In the second part of the thesis we focus on items in the outlined taxonomy
that are not conducive to investigation using operationally collected
statistics. These items mostly involve short-term aspects of Internet
flows, which operationally collected statistics fail to expose. We
develop a general methodology for use in assessing Internet flow profiles
and their impact on an aggregate Internet workload. Our methodology
for profiling flows differs from many previous studies that have concentrated on
end-point definitions of flows defined by TCP connections using the TCP
SYN and FIN control mechanism. We focus on the IP layer and define flows
based on traffic satisfying various temporal and spatial locality conditions,
as observed at internal points of the network. We first define the parameter
space and then concentrate on metrics characterizing both individual flows
and the aggregate flow. Metrics of individual flows include: volume in
packets and bytes per flow, and flow duration. Metrics of the aggregate flow
, or workload characteristics from the network perspective, include: counts
of the number of active, new, and timed out flows per time interval; flow
interarrival and arrival processes; and flow locality metrics. Applying the
methodology to our measurements yields significant observations of the
Internet infrastructure, which have implications for performance requirements
of routers at Internet hotspots, general and specialized flow-based routing
algorithms, future usage-based accounting requirements, and traffic
prioritization.
Finally, we discuss trends that will affect how Internet service providers
collect statistics in the future.

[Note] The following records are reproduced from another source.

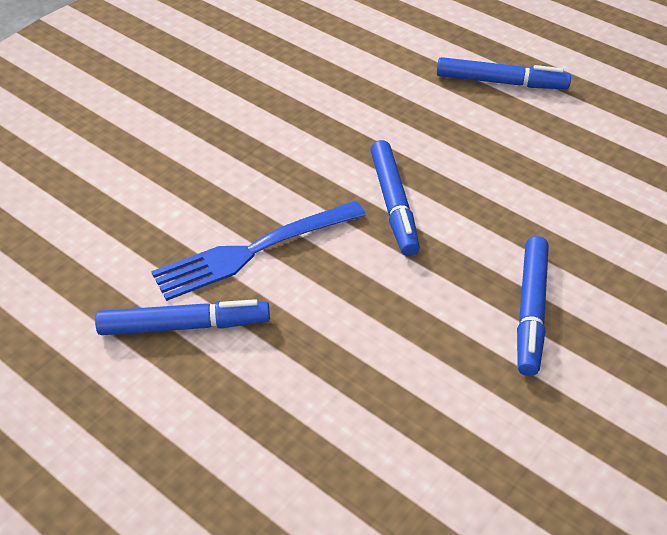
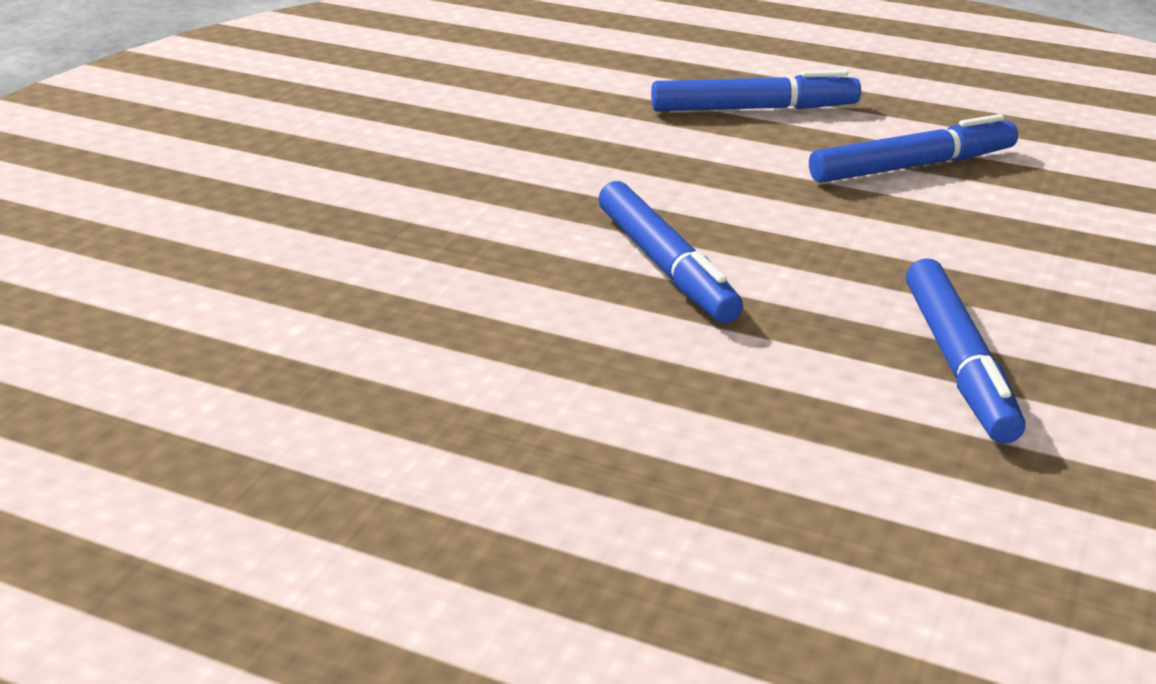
camera: 15 degrees left, 15 degrees down
blue marker [95,299,270,335] -> blue marker moved to [809,114,1018,183]
blue fork [151,201,366,301] -> none

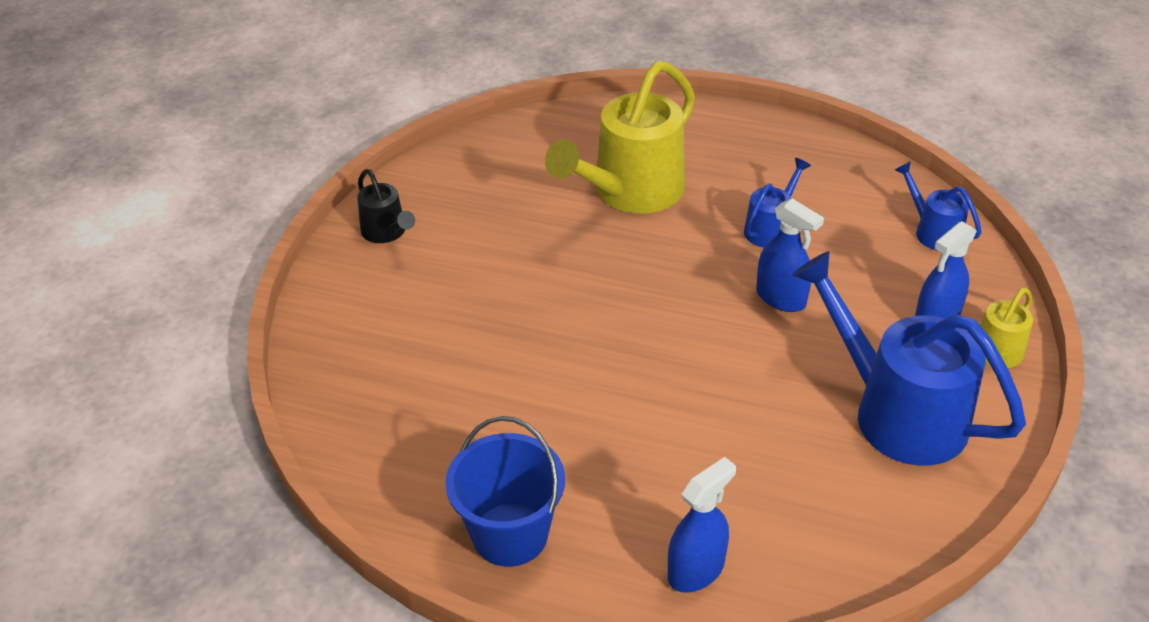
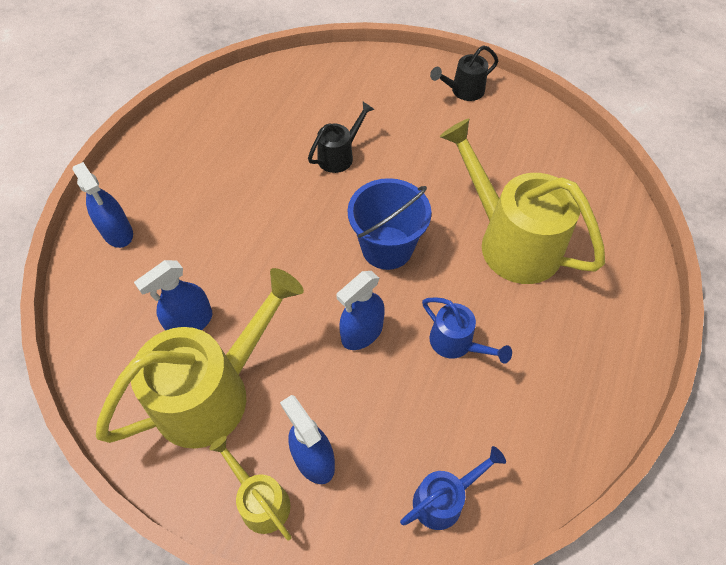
camera: 95 degrees right, 15 degrees up
blue bucket [445,416,565,567] -> blue bucket moved to [348,178,432,270]
blue watering can [792,251,1026,466] -> yellow watering can [96,268,304,449]
none -> blue spray bottle [134,260,212,330]
none -> black watering can [308,102,375,173]

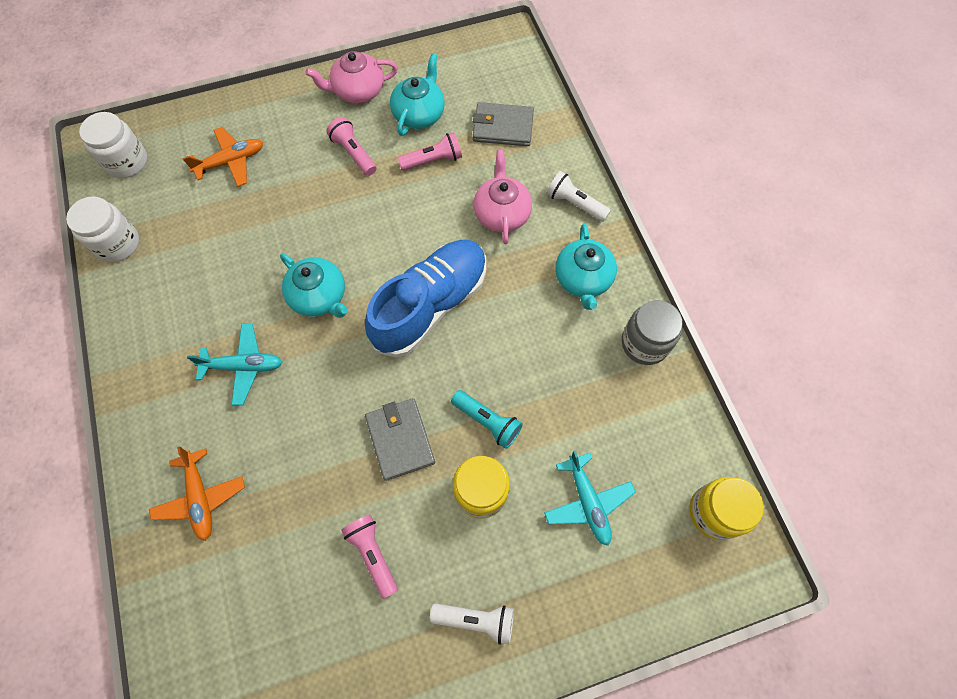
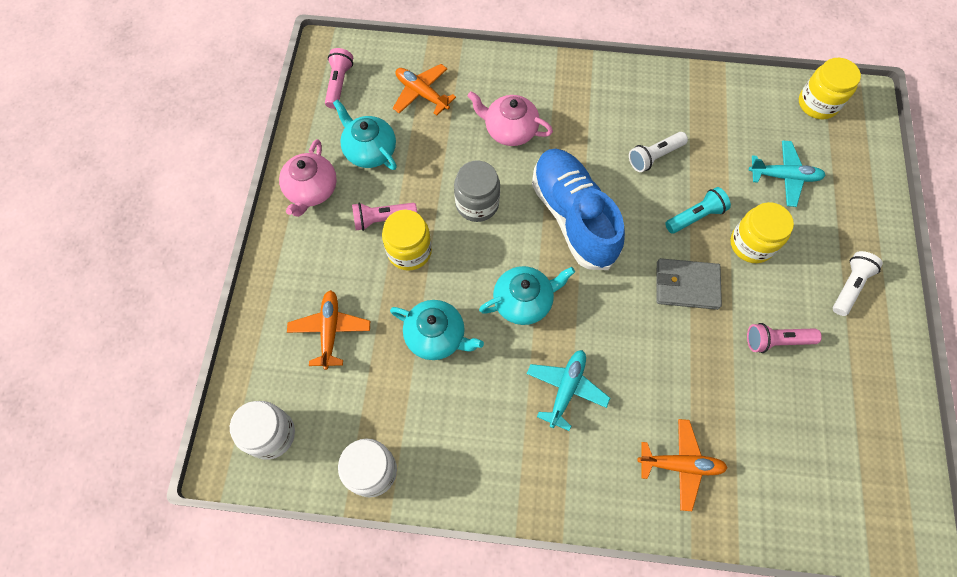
camera: 65 degrees left, 0 degrees up
pink flashlight [398,132,462,171] -> pink flashlight moved to [325,48,353,109]
grey wallet [473,102,534,146] -> orange plane [393,64,456,115]
white flashlight [546,171,611,222] -> white flashlight moved to [629,132,688,172]
turquoise teapot [555,224,617,310] -> turquoise teapot moved to [390,300,484,360]
grey jar [622,300,683,365] -> grey jar moved to [454,161,500,222]
none -> yellow jar [382,210,432,271]

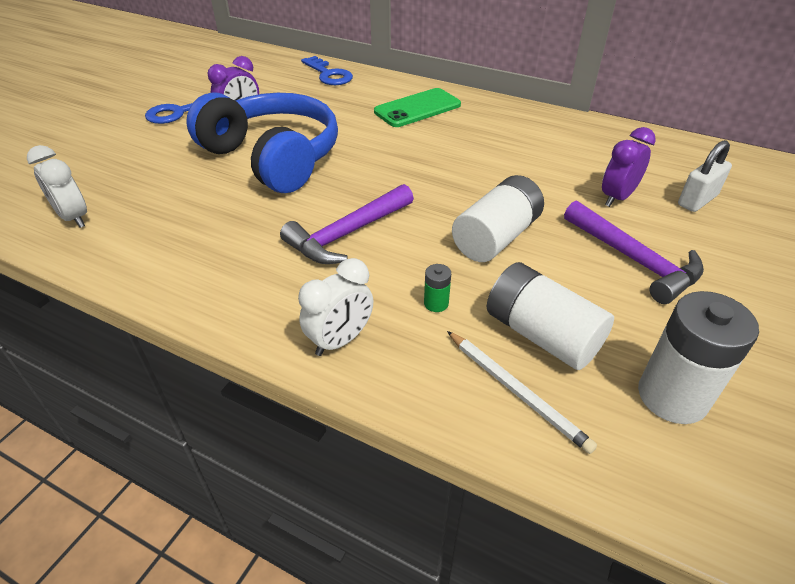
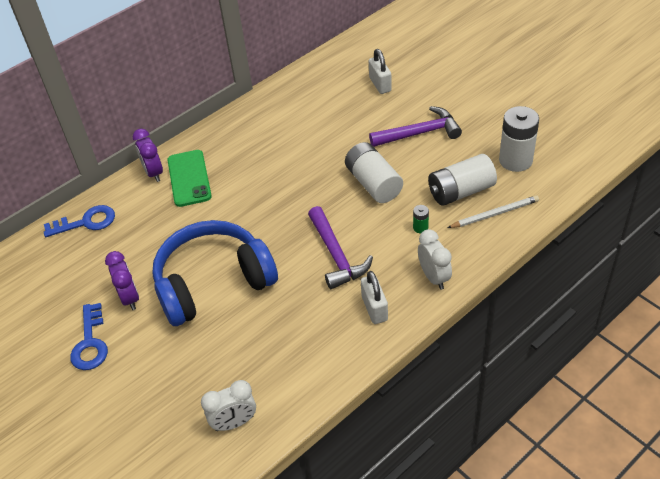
camera: 65 degrees left, 5 degrees up
purple clock [602,127,656,207] -> purple clock moved to [133,129,163,182]
none -> white padlock [361,271,388,324]

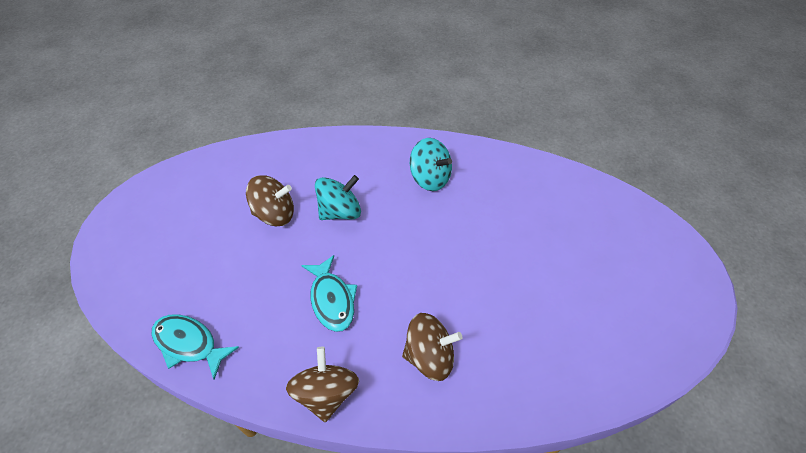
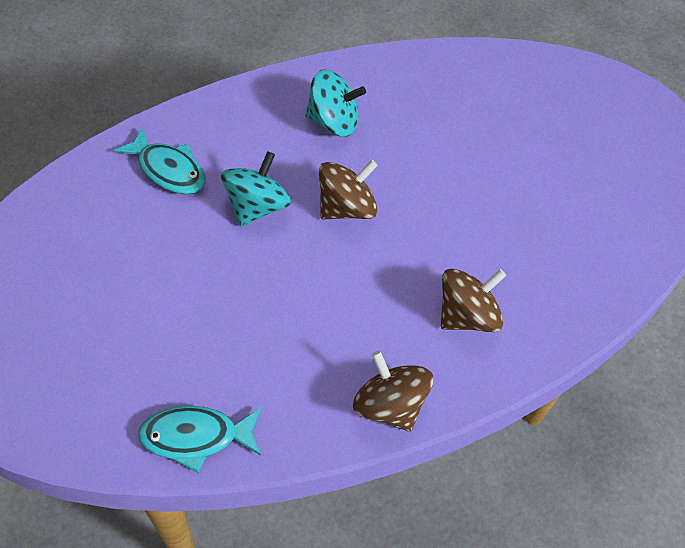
camera: 35 degrees left, 5 degrees up
brown spinning top [246,175,294,226] -> brown spinning top moved to [319,160,378,220]
turquoise fish [301,255,357,332] -> turquoise fish moved to [113,127,205,194]

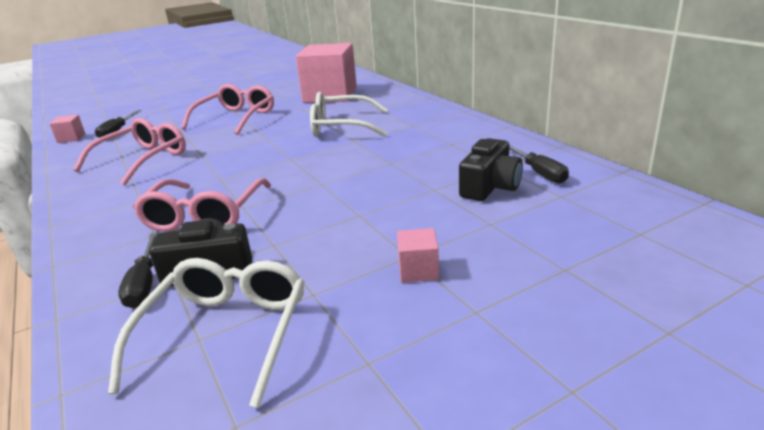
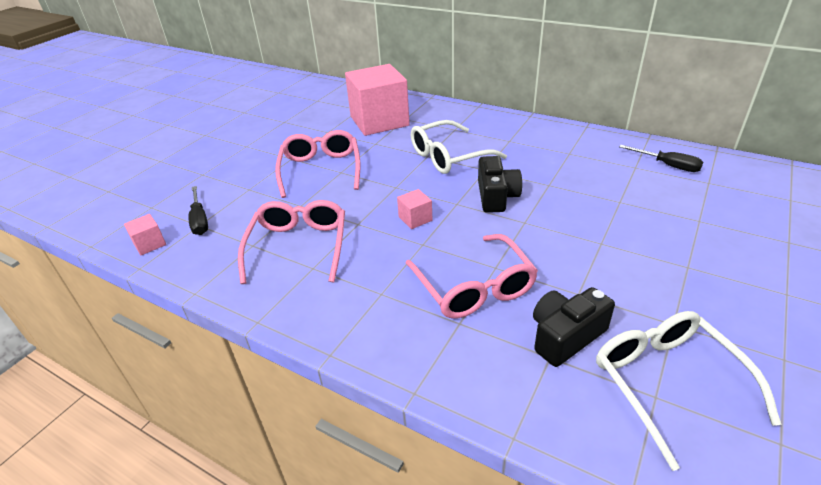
camera: 30 degrees left, 10 degrees up
black screwdriver [118,232,158,308] -> none
pink cube [397,228,439,283] -> pink cube moved to [397,189,432,229]
black camera [459,138,523,201] -> black camera moved to [478,156,522,213]

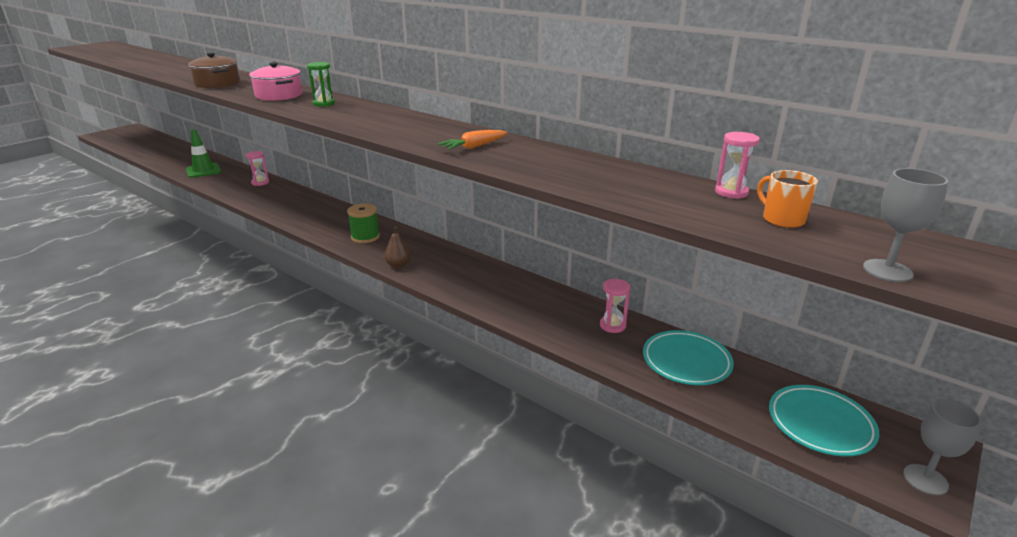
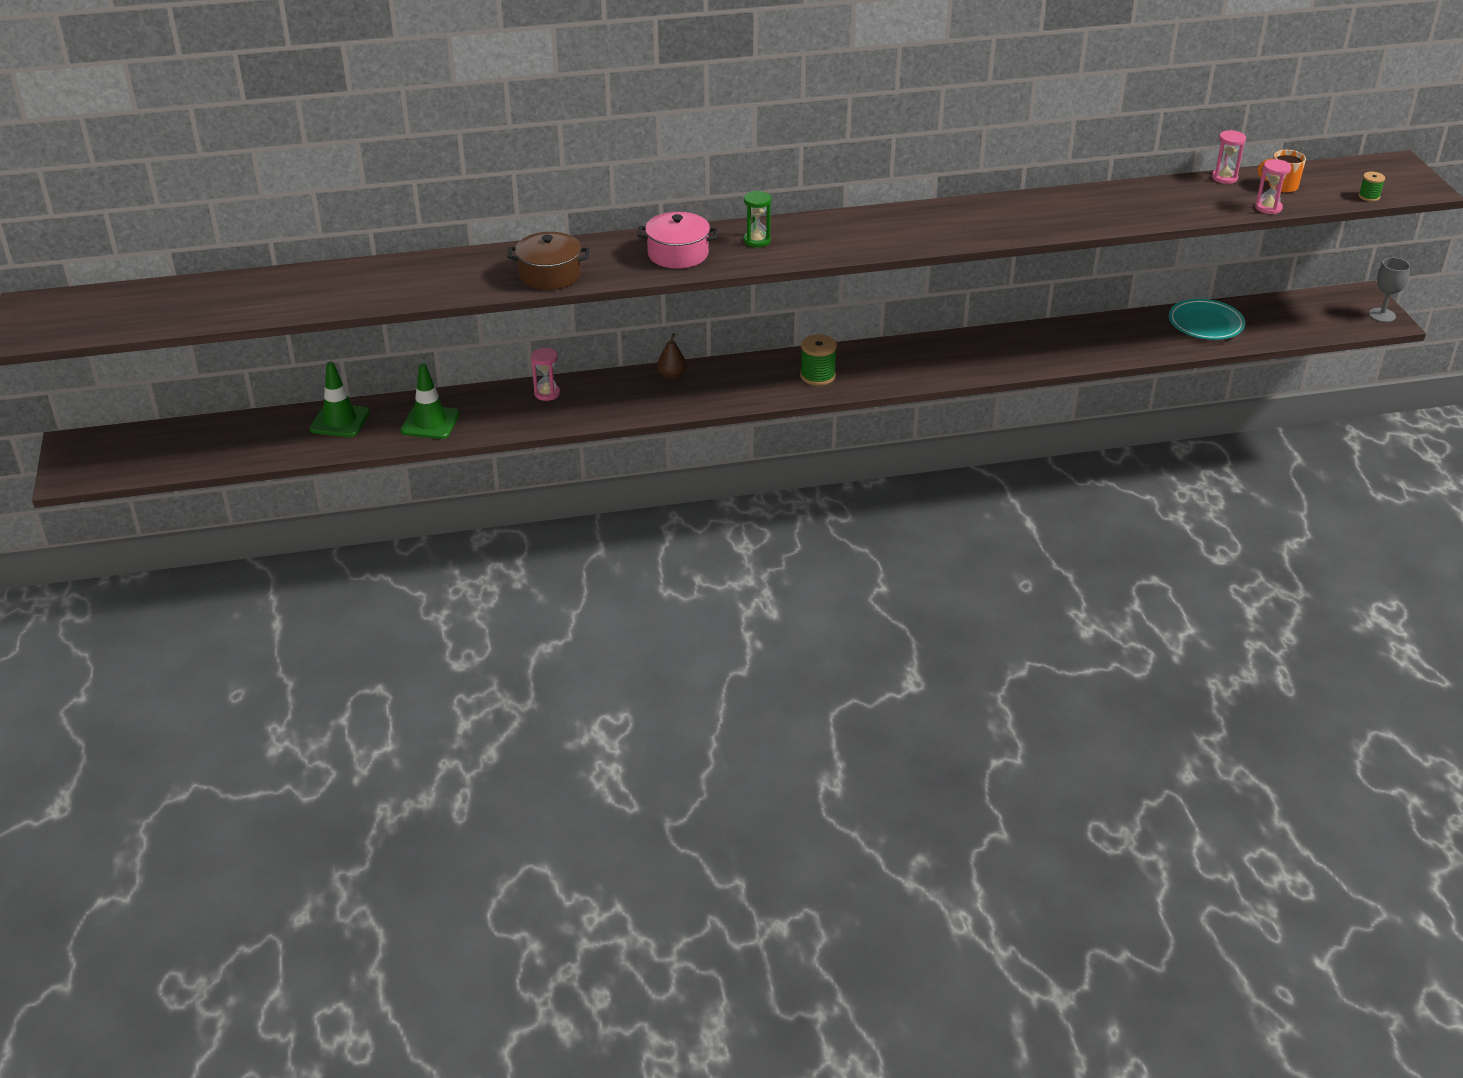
camera: 50 degrees left, 10 degrees up
brown pear [384,226,410,268] -> brown pear moved to [657,333,686,380]
orange carrot [438,130,507,150] -> none
pink hourglass [600,279,631,333] -> pink hourglass moved to [1255,159,1291,214]
turquoise plate [769,385,879,456] -> none
grey goblet [863,168,948,282] -> green spool [1359,172,1385,201]
none -> green traffic cone [310,362,370,437]

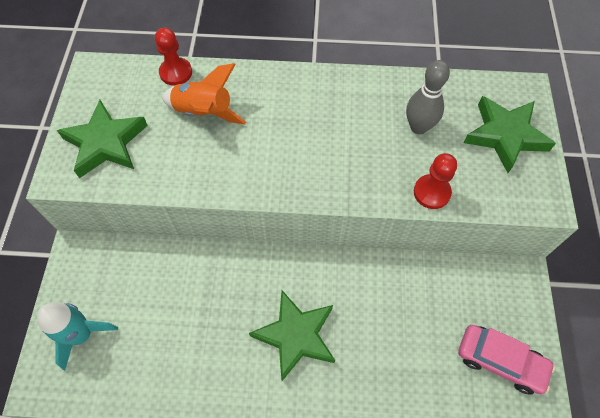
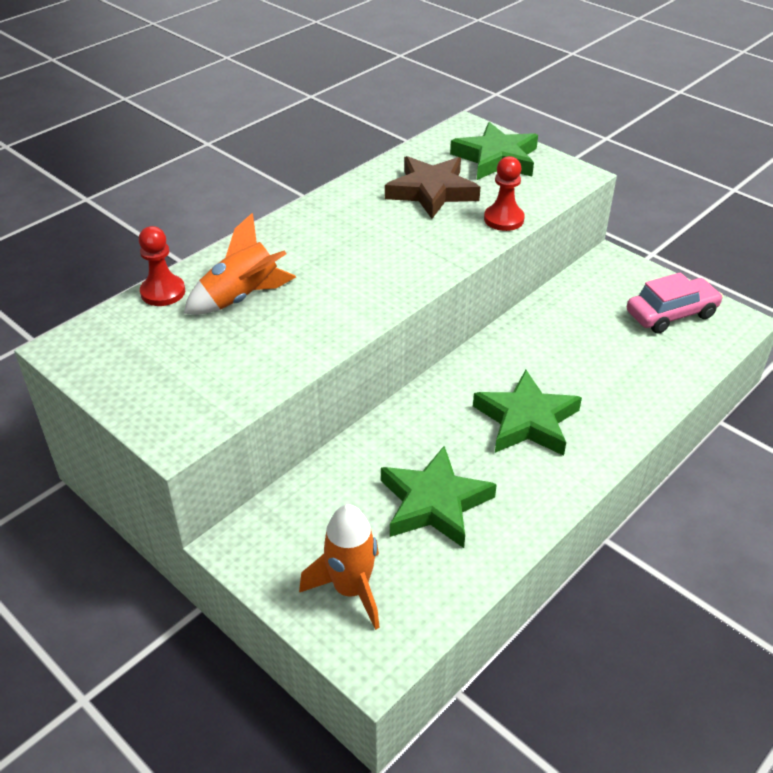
camera: 50 degrees left, 20 degrees down
turquoise rocket [37,302,118,370] -> orange rocket [299,504,380,630]
green star [57,100,148,178] -> green star moved to [381,446,497,548]
grey bowling pin [406,60,450,134] -> brown star [385,156,480,219]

Improvements in operational statistics
collection, such as support for flow assessment, will help networking
activities along various time horizons, from defining service quality patterns
to long-term capacity planning. We offer a unique combination of operational
and research perspectives, allowing us to reduce the gaps among (1) what
network service providers need; (2) what statistics service providers can
provide; and (3) what network analysis requires.